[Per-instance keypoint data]

+++

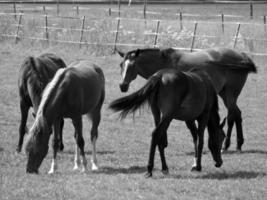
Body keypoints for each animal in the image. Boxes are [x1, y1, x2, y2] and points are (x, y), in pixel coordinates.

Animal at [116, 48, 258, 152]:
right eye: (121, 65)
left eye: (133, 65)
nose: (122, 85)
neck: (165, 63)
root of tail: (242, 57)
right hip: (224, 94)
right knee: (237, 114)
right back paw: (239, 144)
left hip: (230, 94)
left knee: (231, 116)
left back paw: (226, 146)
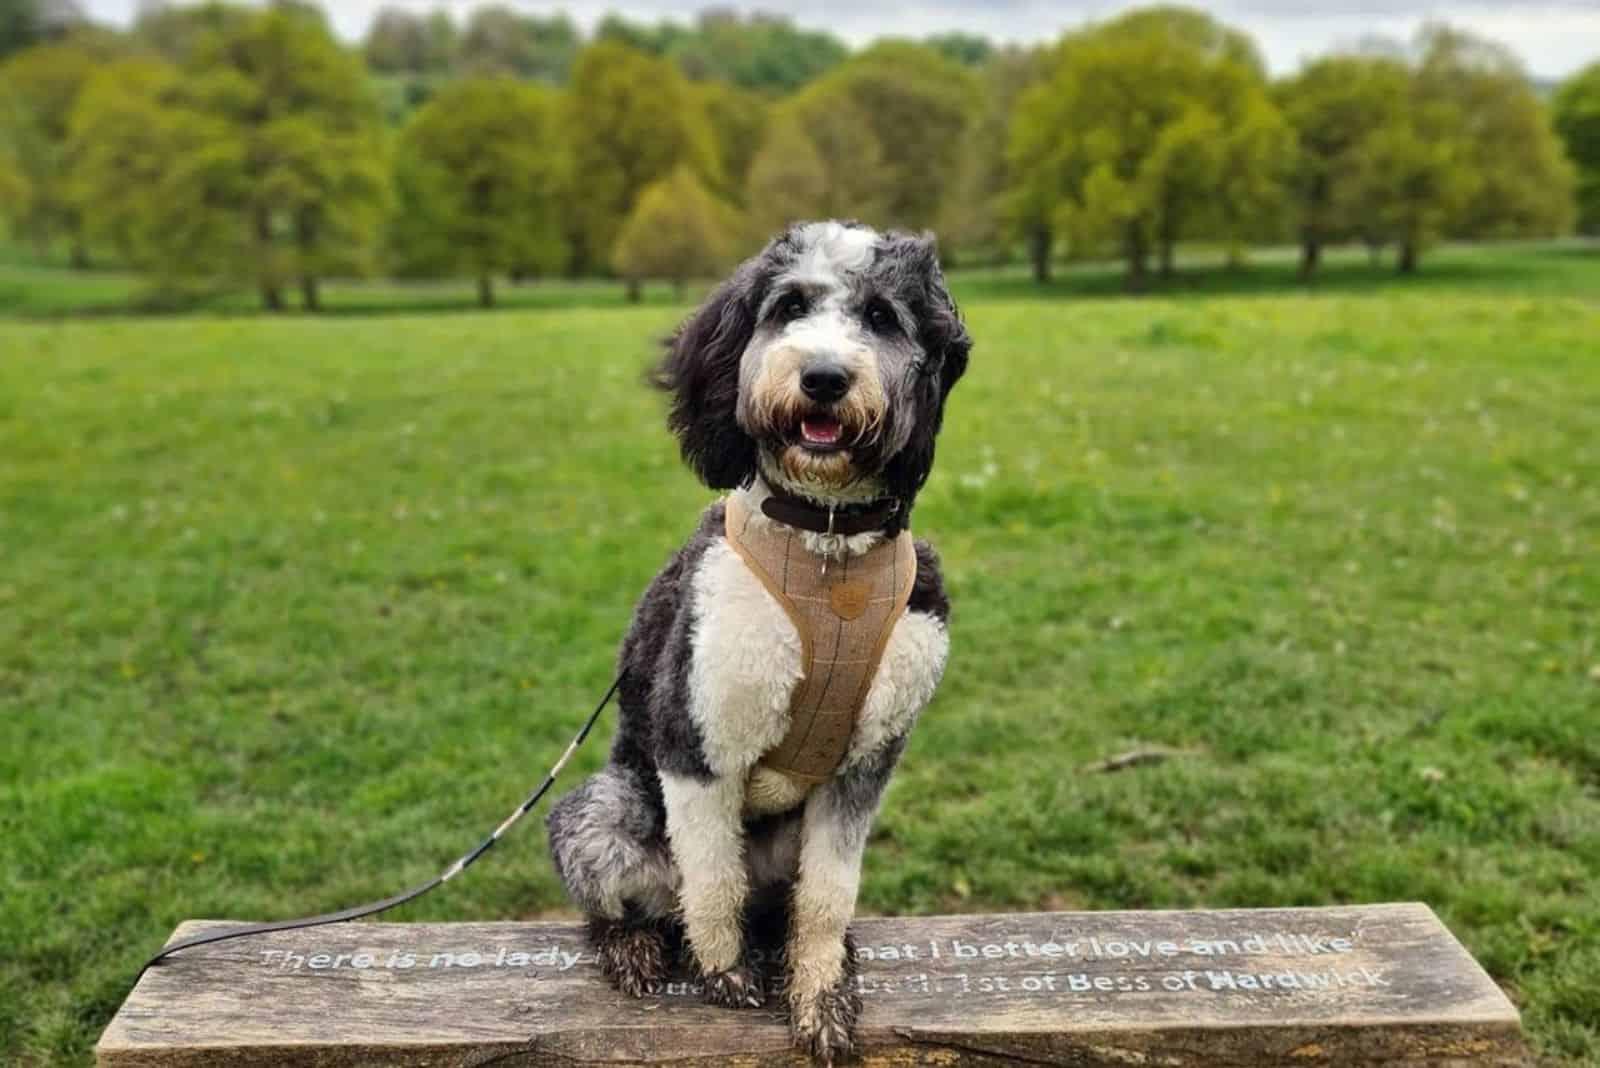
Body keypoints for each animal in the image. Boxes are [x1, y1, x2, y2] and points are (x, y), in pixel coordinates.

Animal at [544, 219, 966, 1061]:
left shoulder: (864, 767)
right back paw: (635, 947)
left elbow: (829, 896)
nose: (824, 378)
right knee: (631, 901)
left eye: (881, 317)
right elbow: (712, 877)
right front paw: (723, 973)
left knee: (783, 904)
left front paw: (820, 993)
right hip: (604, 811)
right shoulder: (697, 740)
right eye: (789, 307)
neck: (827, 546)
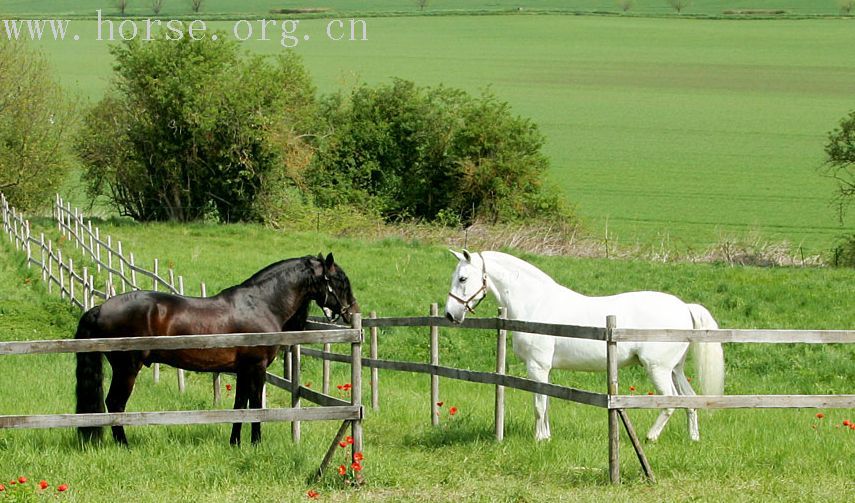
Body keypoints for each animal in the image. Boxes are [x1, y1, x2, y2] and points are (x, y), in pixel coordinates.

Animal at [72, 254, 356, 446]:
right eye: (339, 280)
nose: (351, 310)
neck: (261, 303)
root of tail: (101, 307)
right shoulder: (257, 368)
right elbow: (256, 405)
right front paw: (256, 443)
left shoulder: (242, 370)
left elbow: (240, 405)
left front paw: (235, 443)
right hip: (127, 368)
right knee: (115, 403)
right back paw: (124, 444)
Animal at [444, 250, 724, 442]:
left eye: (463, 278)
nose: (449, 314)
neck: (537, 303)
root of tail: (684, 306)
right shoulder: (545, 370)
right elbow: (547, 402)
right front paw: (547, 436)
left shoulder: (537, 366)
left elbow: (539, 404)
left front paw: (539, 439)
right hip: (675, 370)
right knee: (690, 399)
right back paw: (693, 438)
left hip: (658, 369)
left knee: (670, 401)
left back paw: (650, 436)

+++

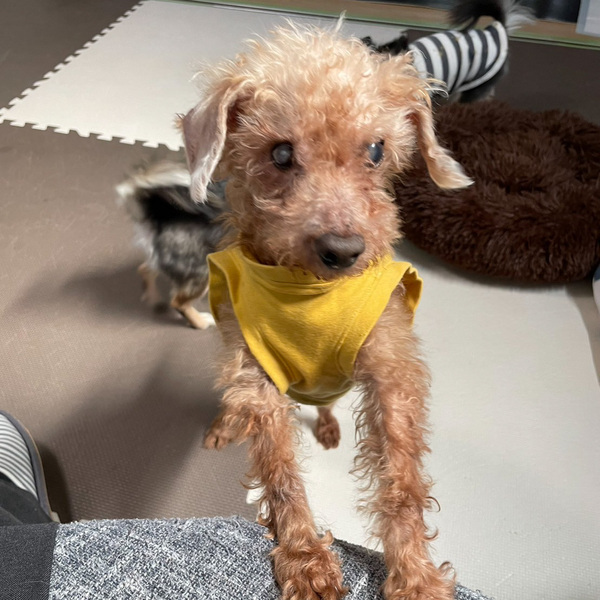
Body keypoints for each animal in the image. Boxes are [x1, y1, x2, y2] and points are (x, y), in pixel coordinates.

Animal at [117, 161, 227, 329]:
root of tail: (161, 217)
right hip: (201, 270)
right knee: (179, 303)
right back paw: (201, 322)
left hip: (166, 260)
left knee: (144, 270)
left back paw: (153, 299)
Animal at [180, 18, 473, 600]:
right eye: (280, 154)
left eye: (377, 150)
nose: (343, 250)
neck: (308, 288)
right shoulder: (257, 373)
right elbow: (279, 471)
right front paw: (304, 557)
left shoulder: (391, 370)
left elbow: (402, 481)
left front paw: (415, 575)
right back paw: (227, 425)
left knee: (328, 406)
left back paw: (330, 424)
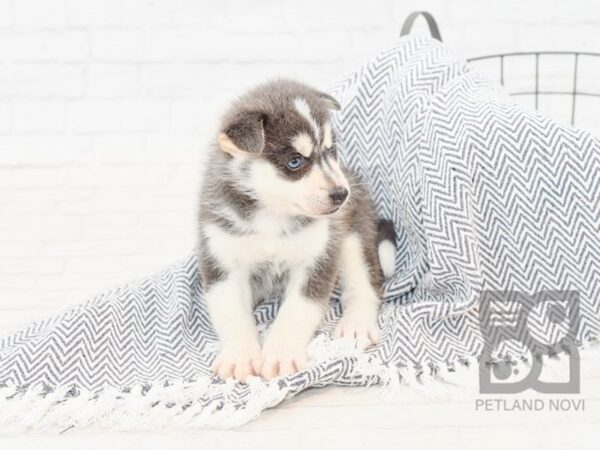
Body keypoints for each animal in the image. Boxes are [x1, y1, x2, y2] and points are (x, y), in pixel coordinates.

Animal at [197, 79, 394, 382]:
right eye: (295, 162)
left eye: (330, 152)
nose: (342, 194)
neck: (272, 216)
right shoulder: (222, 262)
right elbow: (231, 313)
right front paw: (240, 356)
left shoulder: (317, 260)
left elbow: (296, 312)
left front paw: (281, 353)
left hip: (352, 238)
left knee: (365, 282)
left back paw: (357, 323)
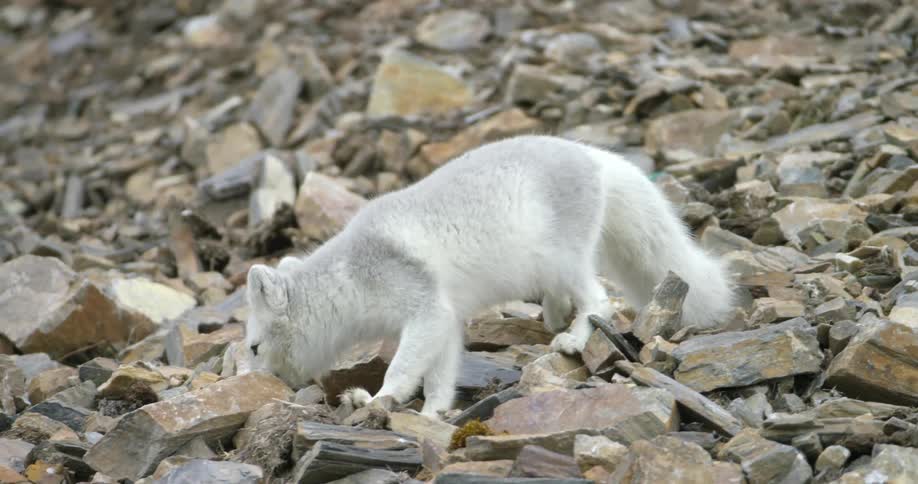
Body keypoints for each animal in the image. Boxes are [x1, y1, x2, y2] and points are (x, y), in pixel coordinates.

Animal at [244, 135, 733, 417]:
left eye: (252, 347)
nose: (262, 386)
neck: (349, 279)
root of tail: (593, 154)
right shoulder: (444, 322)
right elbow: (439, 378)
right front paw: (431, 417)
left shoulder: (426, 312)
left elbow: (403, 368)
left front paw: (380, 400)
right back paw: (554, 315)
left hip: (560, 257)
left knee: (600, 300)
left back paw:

+++

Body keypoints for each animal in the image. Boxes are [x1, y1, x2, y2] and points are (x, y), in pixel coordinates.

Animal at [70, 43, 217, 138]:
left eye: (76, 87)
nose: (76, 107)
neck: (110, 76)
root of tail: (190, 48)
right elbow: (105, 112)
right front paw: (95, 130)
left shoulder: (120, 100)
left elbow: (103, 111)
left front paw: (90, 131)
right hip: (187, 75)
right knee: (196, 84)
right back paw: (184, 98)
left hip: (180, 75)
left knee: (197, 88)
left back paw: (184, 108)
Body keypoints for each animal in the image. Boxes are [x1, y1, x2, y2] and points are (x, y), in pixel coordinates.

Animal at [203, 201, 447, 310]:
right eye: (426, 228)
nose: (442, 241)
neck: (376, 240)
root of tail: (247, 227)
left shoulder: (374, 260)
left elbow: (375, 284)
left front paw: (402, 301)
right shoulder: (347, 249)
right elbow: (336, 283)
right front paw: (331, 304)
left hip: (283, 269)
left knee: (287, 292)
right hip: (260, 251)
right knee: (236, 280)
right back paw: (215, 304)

+++

Description of the task: Show the lines in the entries above that include the string "tail".

Answer to the problem:
root of tail: (242, 57)
root of tail: (101, 307)
root of tail: (684, 306)
root of tail: (161, 217)
root of tail: (593, 154)
root of tail: (190, 48)
root of tail: (247, 227)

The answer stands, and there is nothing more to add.